> [Records for the exercise]:
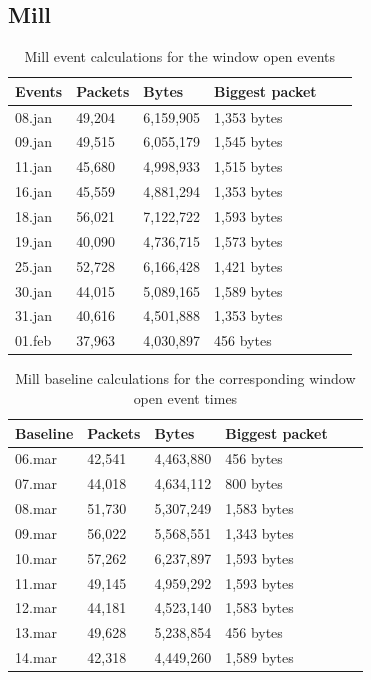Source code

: \newpage
\subsection{Mill}

\begin{table}[H]
    \centering
    \caption{Mill event calculations for the window open events}
    \begin{tabular}{|l|l|l|l|l|l|}
    \hline
        \textbf{Events} & \textbf{Packets} & \textbf{Bytes} & \textbf{Biggest packet} \\ \hline
        08.jan & 49,204 & 6,159,905 & 1,353 bytes   \\ \hline
        09.jan & 49,515 & 6,055,179 & 1,545 bytes   \\ \hline
        11.jan & 45,680 & 4,998,933 & 1,515 bytes   \\ \hline
        16.jan & 45,559 & 4,881,294 & 1,353 bytes \\ \hline
        18.jan & 56,021 & 7,122,722 & 1,593 bytes   \\ \hline
        19.jan & 40,090 & 4,736,715 & 1,573 bytes \\ \hline
        25.jan & 52,728 & 6,166,428 & 1,421 bytes \\ \hline
        30.jan & 44,015 & 5,089,165 & 1,589 bytes  \\ \hline
        31.jan & 40,616 & 4,501,888 & 1,353 bytes \\ \hline
        01.feb & 37,963 & 4,030,897 & 456 bytes \\ \hline
    \end{tabular}
    \label{tab:MillWindowCalculations}
\end{table}

\begin{table}[H]
    \centering
    \caption{Mill baseline calculations for the corresponding window open event times}
    \begin{tabular}{|l|l|l|l|l|l|}
    \hline
        \textbf{Baseline} & \textbf{Packets} & \textbf{Bytes} & \textbf{Biggest packet} \\ \hline
        06.mar & 42,541 & 4,463,880 & 456 bytes \\ \hline
        07.mar & 44,018 & 4,634,112 & 800 bytes \\ \hline
        08.mar & 51,730 & 5,307,249 & 1,583 bytes \\ \hline
        09.mar & 56,022 & 5,568,551 & 1,343 bytes \\ \hline
        10.mar & 57,262 & 6,237,897 & 1,593 bytes \\ \hline
        11.mar & 49,145 & 4,959,292 & 1,593 bytes \\ \hline
        12.mar & 44,181 & 4,523,140 & 1,583 bytes \\ \hline
        13.mar & 49,628 & 5,238,854 & 456 bytes \\ \hline
        14.mar & 42,318 & 4,449,260 & 1,589 bytes \\ \hline
    \end{tabular}
    \label{tab:MillBaselineWindowCalculations}
\end{table}

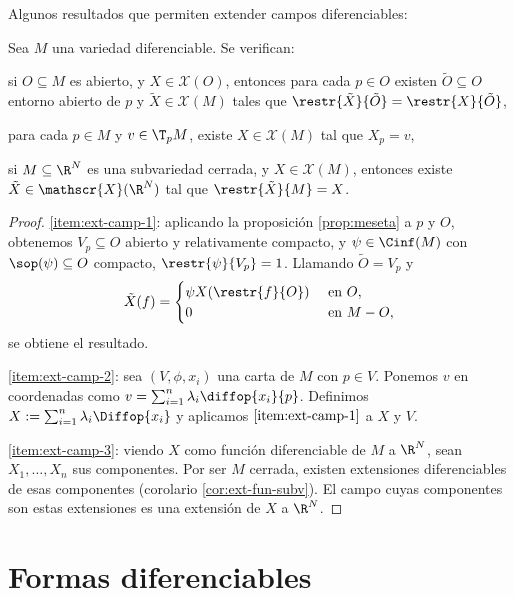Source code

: Algunos resultados que permiten extender campos diferenciables:
\begin{nprop}
  Sea $M$ una variedad diferenciable. Se verifican:
  \begin{nlist}
  \item \label{item:ext-camp-1}
    si $O\subseteq M$ es abierto, y $X\in \mathscr{X}(O)$, entonces para cada
    $p\in O$ existen $\tilde{O}\subseteq O$ entorno abierto de $p$ y
    $\tilde{X}\in \mathscr{X}(M)$ tales que $\restr{\tilde{X}}{\tilde{O}} =
    \restr{X}{\tilde{O}}$,
  \item \label{item:ext-camp-2}
    para cada $p\in M$ y $v\in \T_{p}M$, existe $X\in \mathscr{X}(M)$ tal que
    $X_{p}=v$,
  \item \label{item:ext-camp-3}
    si $M\subseteq \R^{N}$ es una subvariedad cerrada, y $X\in \mathscr{X}(M)$,
    entonces existe $\tilde{X}\in \mathscr{X}(\R^{N})$ tal que
    $\restr{\tilde{X}}{M} = X$.
  \end{nlist}
\end{nprop}
\begin{proof}
  \ref{item:ext-camp-1}: aplicando la proposición \ref{prop:meseta} a $p$ y $O$,
  obtenemos $V_{p}\subseteq O$ abierto y relativamente compacto, y
  $\psi\in\Cinf(M)$ con $\sop(\psi)\subseteq O$ compacto, $\restr{\psi}{V_{p}} =
  1$. Llamando $\tilde{O} = V_{p}$ y
  \[
    \tilde{X}(f) =
    \begin{cases}
      \psi X(\restr{f}{O}) & \text{ en $O$}, \\
      0 & \text{ en $M-O$},
    \end{cases}
    \] se obtiene el resultado.

    \ref{item:ext-camp-2}: sea $(V,\phi,x_{i})$ una carta de $M$ con $p\in
    V$. Ponemos $v$ en coordenadas como $v =
    \sum_{i=1}^{n}\lambda_{i}\diffop{x_{i}}{p}$. Definimos $X:=
    \sum_{i=1}^{n}\lambda_{i}\Diffop{x_{i}}$ y aplicamos $\ref{item:ext-camp-1}$
    a $X$ y $V$.

    \ref{item:ext-camp-3}: viendo $X$ como función diferenciable de $M$ a
    $\R^{N}$, sean $X_{1}, \dots, X_{n}$ sus componentes. Por ser $M$ cerrada,
    existen extensiones diferenciables de esas componentes (corolario
    \ref{cor:ext-fun-subv}). El campo cuyas componentes son estas extensiones es
    una extensión de $X$ a $\R^{N}$.
\end{proof}

\section{Formas diferenciables}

> [Problem description]: Pictures stay out, but every other part of the entries must be repeated exactly.

> [Task output]:
Source code

: \newpage
\subsection{Mill}

\begin{table}[H]
    \centering
    \caption{Mill event calculations for the window open events}
    \begin{tabular}{|l|l|l|l|l|l|}
    \hline
        \textbf{Events} & \textbf{Packets} & \textbf{Bytes} & \textbf{Biggest packet} \\ \hline
        08.jan & 49,204 & 6,159,905 & 1,353 bytes   \\ \hline
        09.jan & 49,515 & 6,055,179 & 1,545 bytes   \\ \hline
        11.jan & 45,680 & 4,998,933 & 1,515 bytes   \\ \hline
        16.jan & 45,559 & 4,881,294 & 1,353 bytes \\ \hline
        18.jan & 56,021 & 7,122,722 & 1,593 bytes   \\ \hline
        19.jan & 40,090 & 4,736,715 & 1,573 bytes \\ \hline
        25.jan & 52,728 & 6,166,428 & 1,421 bytes \\ \hline
        30.jan & 44,015 & 5,089,165 & 1,589 bytes  \\ \hline
        31.jan & 40,616 & 4,501,888 & 1,353 bytes \\ \hline
        01.feb & 37,963 & 4,030,897 & 456 bytes \\ \hline
    \end{tabular}
    \label{tab:MillWindowCalculations}
\end{table}

\begin{table}[H]
    \centering
    \caption{Mill baseline calculations for the corresponding window open event times}
    \begin{tabular}{|l|l|l|l|l|l|}
    \hline
        \textbf{Baseline} & \textbf{Packets} & \textbf{Bytes} & \textbf{Biggest packet} \\ \hline
        06.mar & 42,541 & 4,463,880 & 456 bytes \\ \hline
        07.mar & 44,018 & 4,634,112 & 800 bytes \\ \hline
        08.mar & 51,730 & 5,307,249 & 1,583 bytes \\ \hline
        09.mar & 56,022 & 5,568,551 & 1,343 bytes \\ \hline
        10.mar & 57,262 & 6,237,897 & 1,593 bytes \\ \hline
        11.mar & 49,145 & 4,959,292 & 1,593 bytes \\ \hline
        12.mar & 44,181 & 4,523,140 & 1,583 bytes \\ \hline
        13.mar & 49,628 & 5,238,854 & 456 bytes \\ \hline
        14.mar & 42,318 & 4,449,260 & 1,589 bytes \\ \hline
    \end{tabular}
    \label{tab:MillBaselineWindowCalculations}
\end{table}

Source code

: Algunos resultados que permiten extender campos diferenciables:
\begin{nprop}
  Sea $M$ una variedad diferenciable. Se verifican:
  \begin{nlist}
  \item \label{item:ext-camp-1}
    si $O\subseteq M$ es abierto, y $X\in \mathscr{X}(O)$, entonces para cada
    $p\in O$ existen $\tilde{O}\subseteq O$ entorno abierto de $p$ y
    $\tilde{X}\in \mathscr{X}(M)$ tales que $\restr{\tilde{X}}{\tilde{O}} =
    \restr{X}{\tilde{O}}$,
  \item \label{item:ext-camp-2}
    para cada $p\in M$ y $v\in \T_{p}M$, existe $X\in \mathscr{X}(M)$ tal que
    $X_{p}=v$,
  \item \label{item:ext-camp-3}
    si $M\subseteq \R^{N}$ es una subvariedad cerrada, y $X\in \mathscr{X}(M)$,
    entonces existe $\tilde{X}\in \mathscr{X}(\R^{N})$ tal que
    $\restr{\tilde{X}}{M} = X$.
  \end{nlist}
\end{nprop}
\begin{proof}
  \ref{item:ext-camp-1}: aplicando la proposición \ref{prop:meseta} a $p$ y $O$,
  obtenemos $V_{p}\subseteq O$ abierto y relativamente compacto, y
  $\psi\in\Cinf(M)$ con $\sop(\psi)\subseteq O$ compacto, $\restr{\psi}{V_{p}} =
  1$. Llamando $\tilde{O} = V_{p}$ y
  \[
    \tilde{X}(f) =
    \begin{cases}
      \psi X(\restr{f}{O}) & \text{ en $O$}, \\
      0 & \text{ en $M-O$},
    \end{cases}
    \] se obtiene el resultado.

    \ref{item:ext-camp-2}: sea $(V,\phi,x_{i})$ una carta de $M$ con $p\in
    V$. Ponemos $v$ en coordenadas como $v =
    \sum_{i=1}^{n}\lambda_{i}\diffop{x_{i}}{p}$. Definimos $X:=
    \sum_{i=1}^{n}\lambda_{i}\Diffop{x_{i}}$ y aplicamos $\ref{item:ext-camp-1}$
    a $X$ y $V$.

    \ref{item:ext-camp-3}: viendo $X$ como función diferenciable de $M$ a
    $\R^{N}$, sean $X_{1}, \dots, X_{n}$ sus componentes. Por ser $M$ cerrada,
    existen extensiones diferenciables de esas componentes (corolario
    \ref{cor:ext-fun-subv}). El campo cuyas componentes son estas extensiones es
    una extensión de $X$ a $\R^{N}$.
\end{proof}

\section{Formas diferenciables}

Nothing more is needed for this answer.